Advokat Andrie Yunus, Alif Fauzi Nurwidiastomo, menyatakan bahwa permohonan ini dilakukan karena proses penyidikan dari Laporan Polisi Model A dianggap mandek dan tidak menunjukkan perkembangan yang jelas.
Permintaan Melanjutkan Proses Penyidikan
Menurut Alif, belum ada surat perintah penghentian penyidikan (SP3) setelah berkas perkara dilimpahkan ke penyidik Puspom TNI. Dia menegaskan bahwa dalam Kitab Undang-Undang Hukum Acara Pidana (KUHAP), penanganan perkara yang melibatkan sipil seharusnya dilakukan melalui mekanisme peradilan umum.
Alif juga menegaskan bahwa pelimpahan perkara antarinstansi tidak diatur dalam KUHAP, sehingga proses penyidikan oleh Polda Metro Jaya harus tetap berjalan.

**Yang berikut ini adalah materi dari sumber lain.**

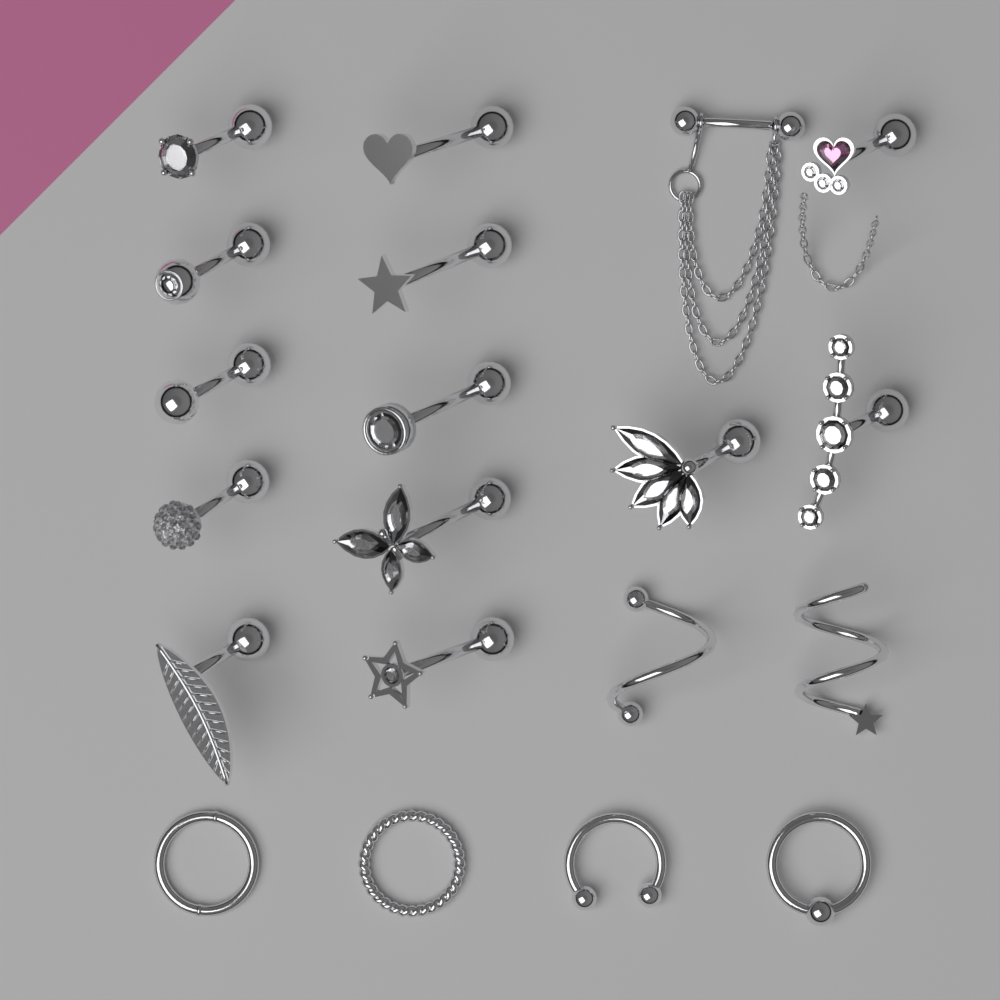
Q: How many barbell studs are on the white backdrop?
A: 14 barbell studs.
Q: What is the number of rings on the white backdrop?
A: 4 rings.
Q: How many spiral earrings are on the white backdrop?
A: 2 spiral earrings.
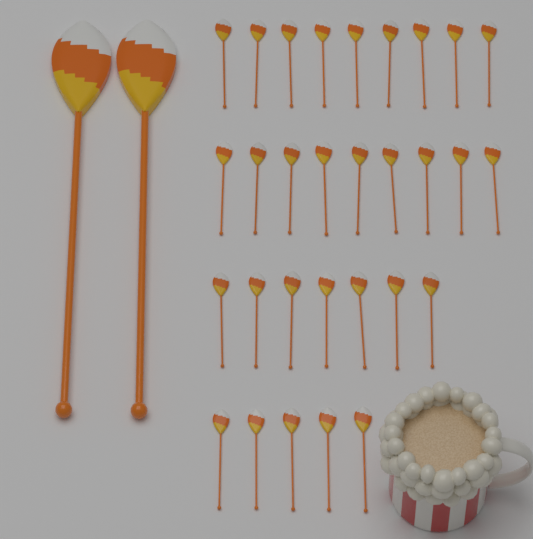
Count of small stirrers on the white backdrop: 30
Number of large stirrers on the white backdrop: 2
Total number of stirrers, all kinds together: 32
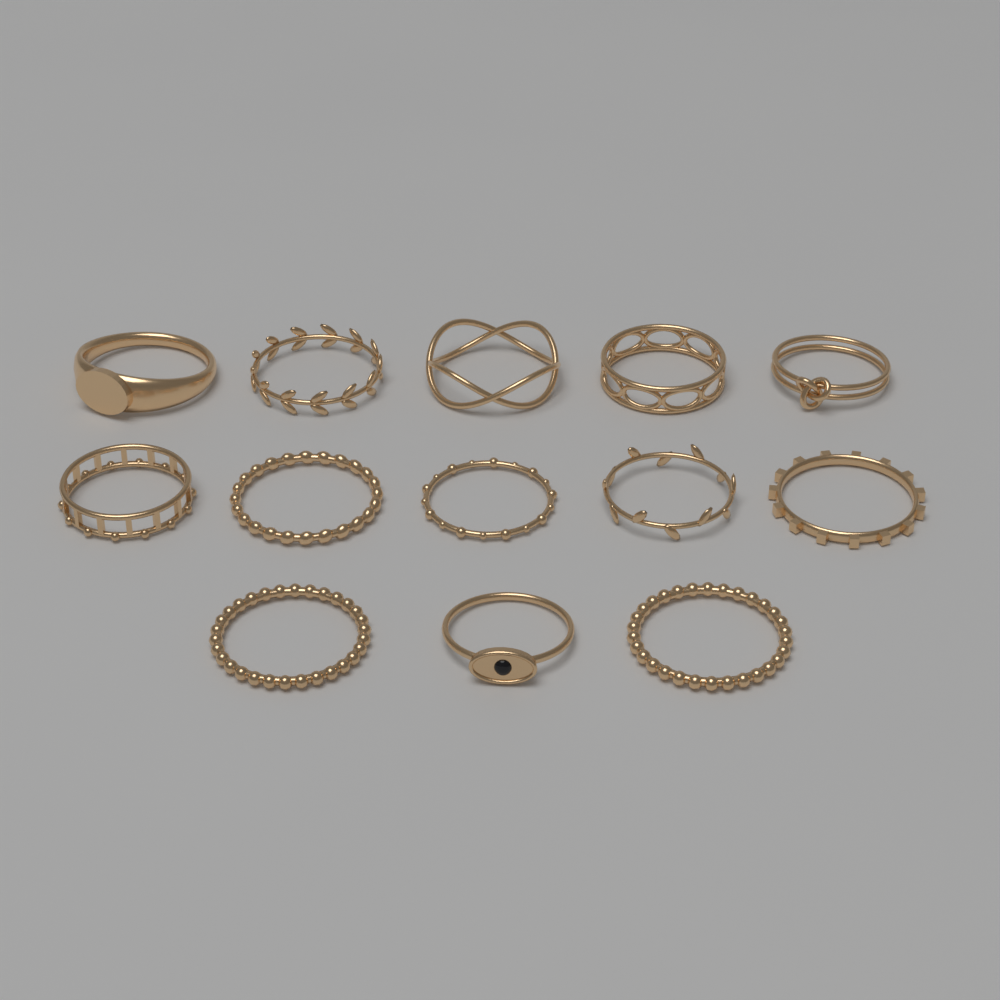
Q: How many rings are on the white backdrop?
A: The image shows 13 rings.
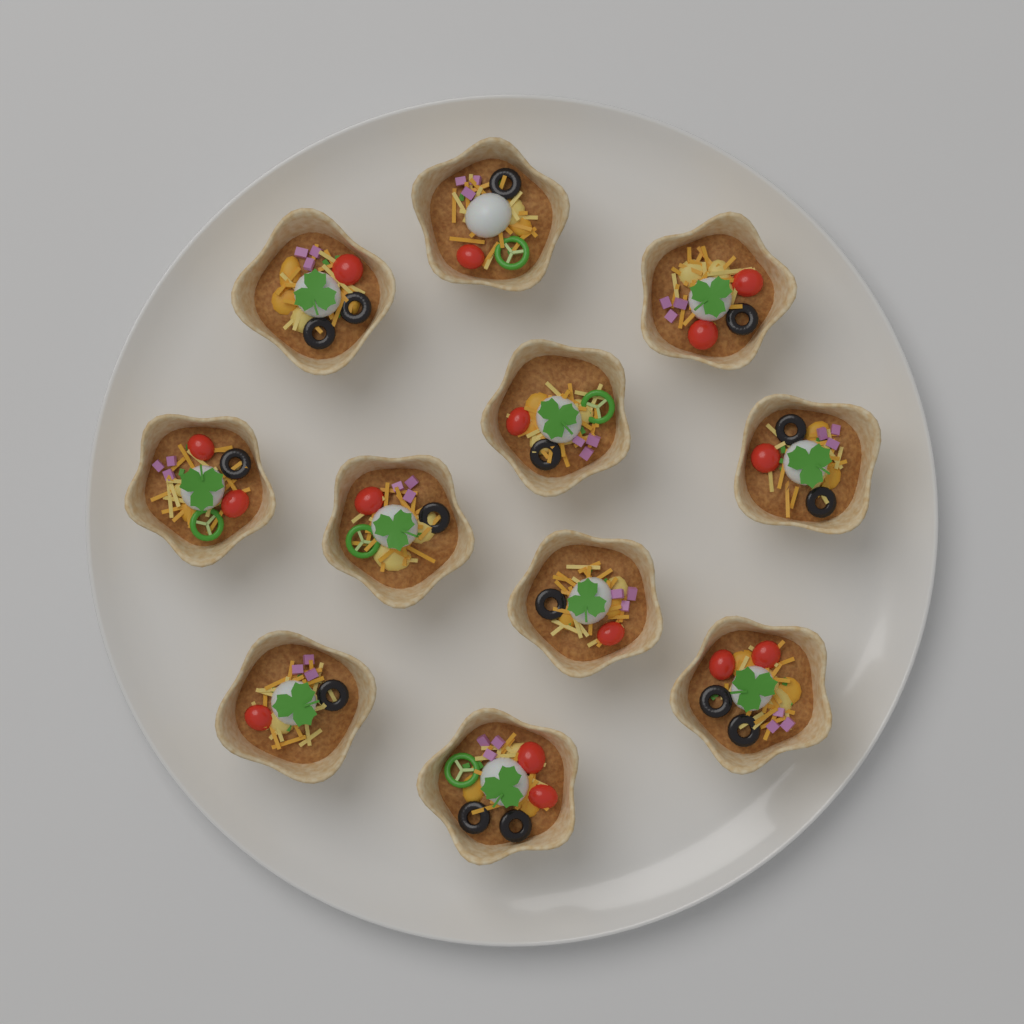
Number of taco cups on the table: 11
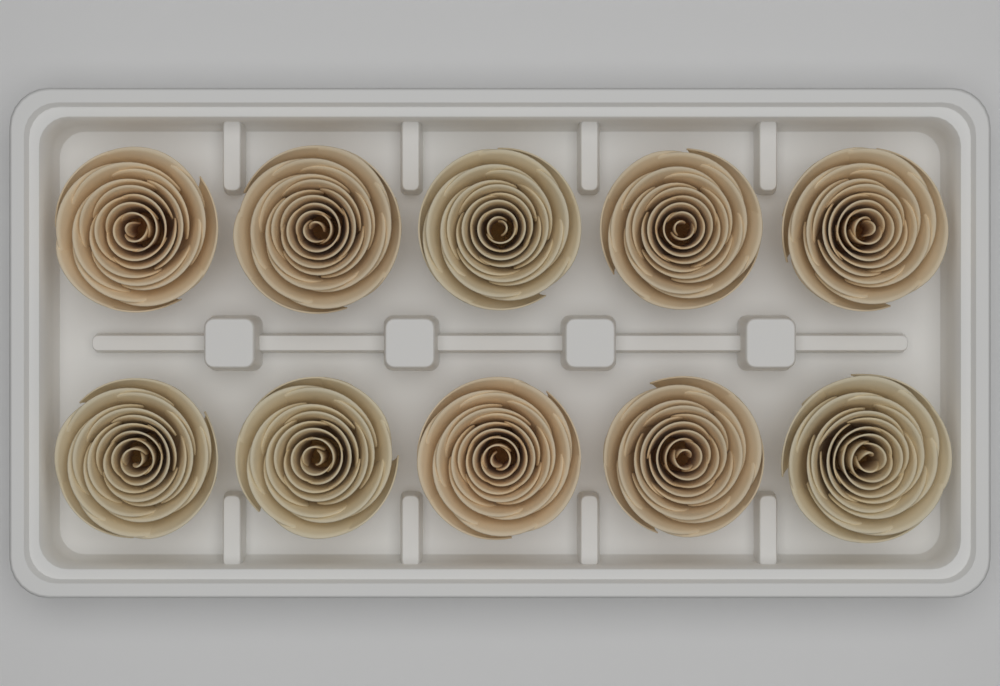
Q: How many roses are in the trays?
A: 10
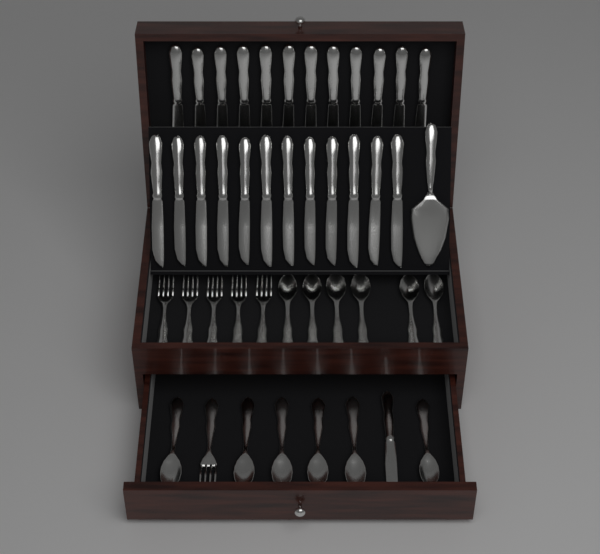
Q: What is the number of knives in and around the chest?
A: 25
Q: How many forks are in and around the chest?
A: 6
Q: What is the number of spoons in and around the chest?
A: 12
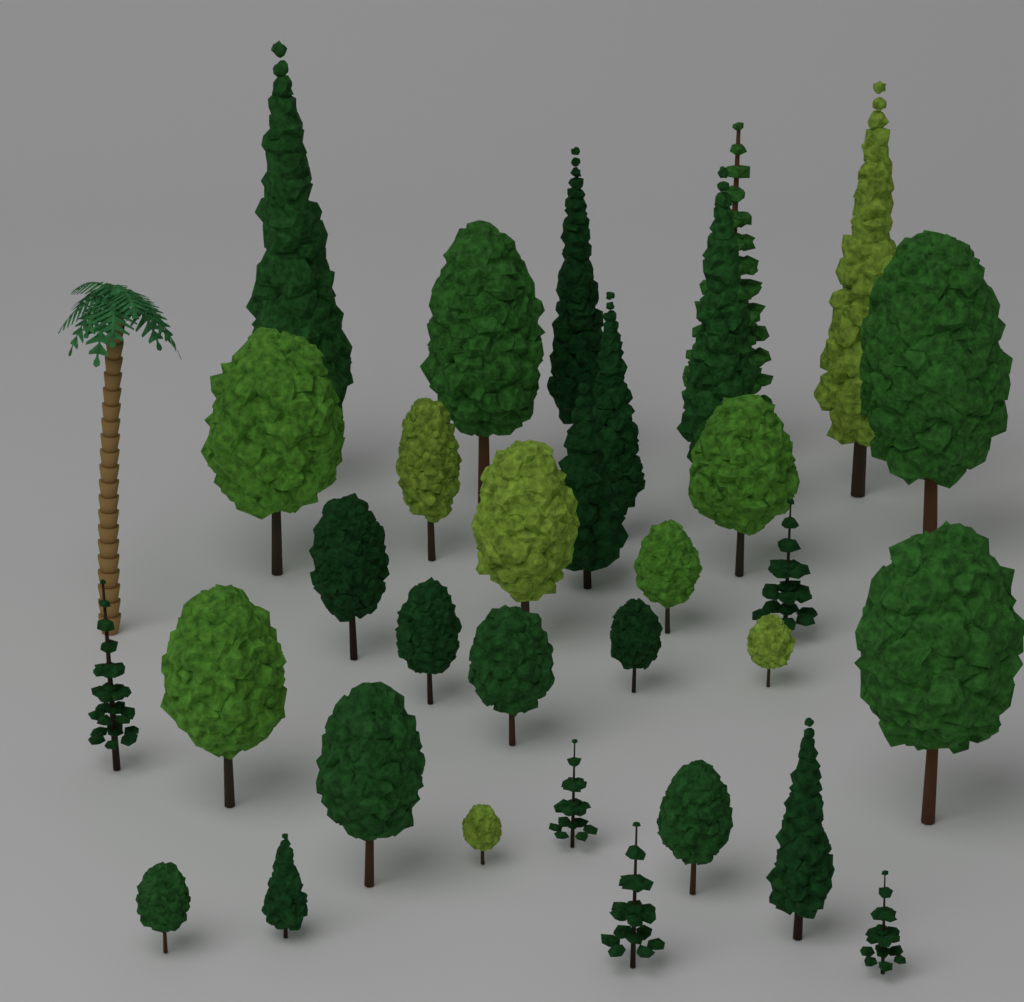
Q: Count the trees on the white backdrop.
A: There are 33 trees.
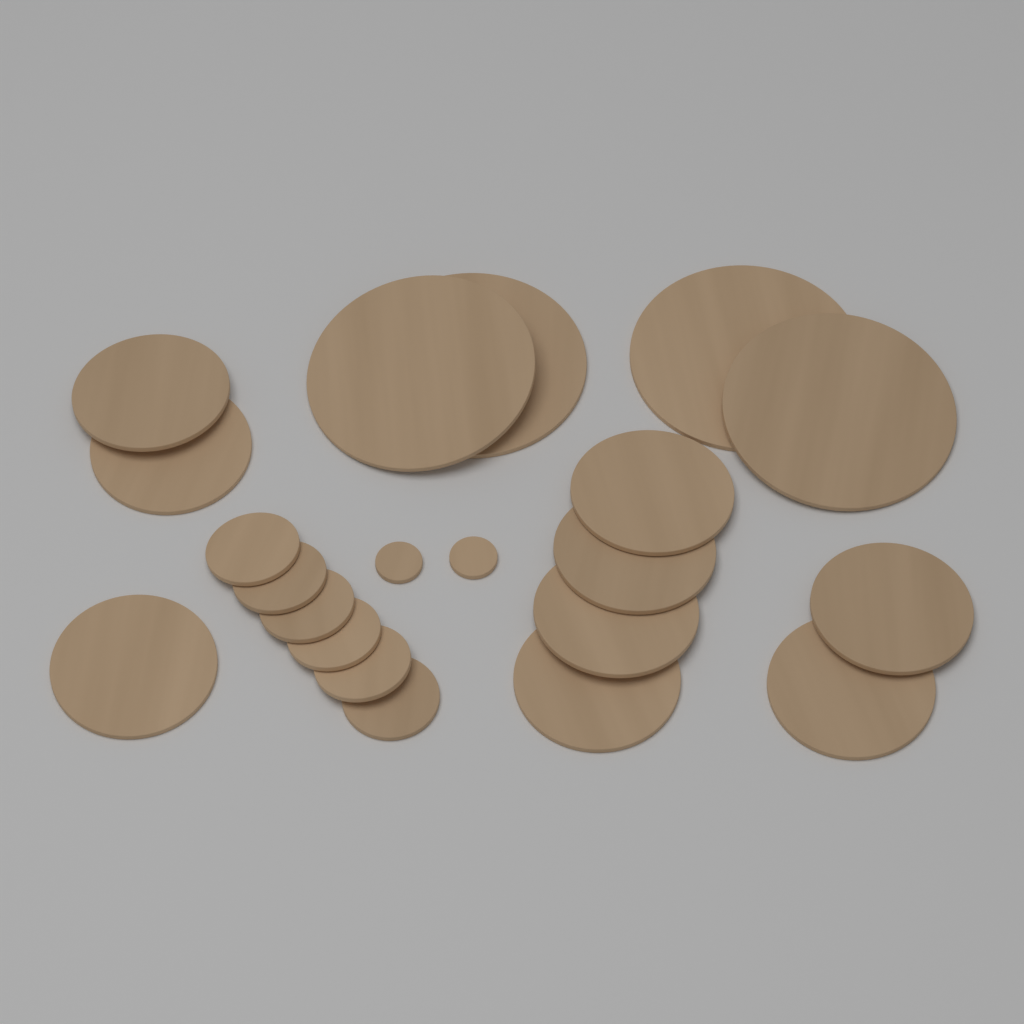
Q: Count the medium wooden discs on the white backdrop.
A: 9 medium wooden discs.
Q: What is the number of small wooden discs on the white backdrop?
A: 6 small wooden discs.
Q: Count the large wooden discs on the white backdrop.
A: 4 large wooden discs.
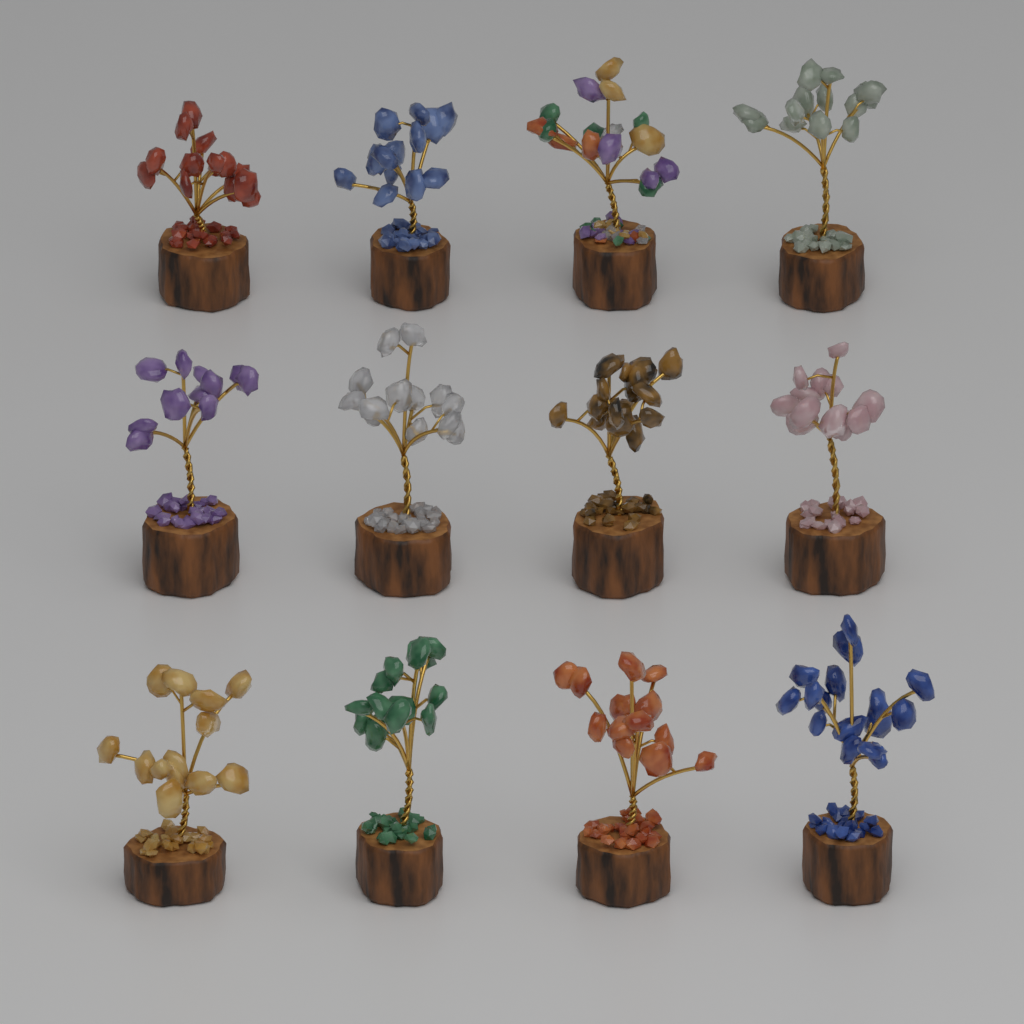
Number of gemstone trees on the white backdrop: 12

Melalui permohonan praperadilan, pihaknya meminta agar penyidik melanjutkan proses penyidikan kasus yang menimpa kliennya.
Penolakan Penanganan Perkara di Peradilan Militer
Alif menegaskan bahwa pihaknya menolak penanganan perkara yang saat ini berjalan di peradilan militer. Menurutnya, kasus tersebut melibatkan lebih banyak pihak selain dari empat orang yang sedang disidangkan.
Tim advokat telah memberikan klarifikasi kepada penyidik dengan membawa bukti tambahan, termasuk hasil investigasi mandiri. Mereka menyatakan keyakinan bahwa kasus ini melibatkan lebih dari 16 pelaku di lapangan, termasuk aktor intelektual.
Saat ini, terdapat dua laporan yang sedang diproses di Polda Metro Jaya, Laporan Polisi Model A dan Laporan Polisi Model B, yang sebelumnya dilaporkan ke Bareskrim Polri.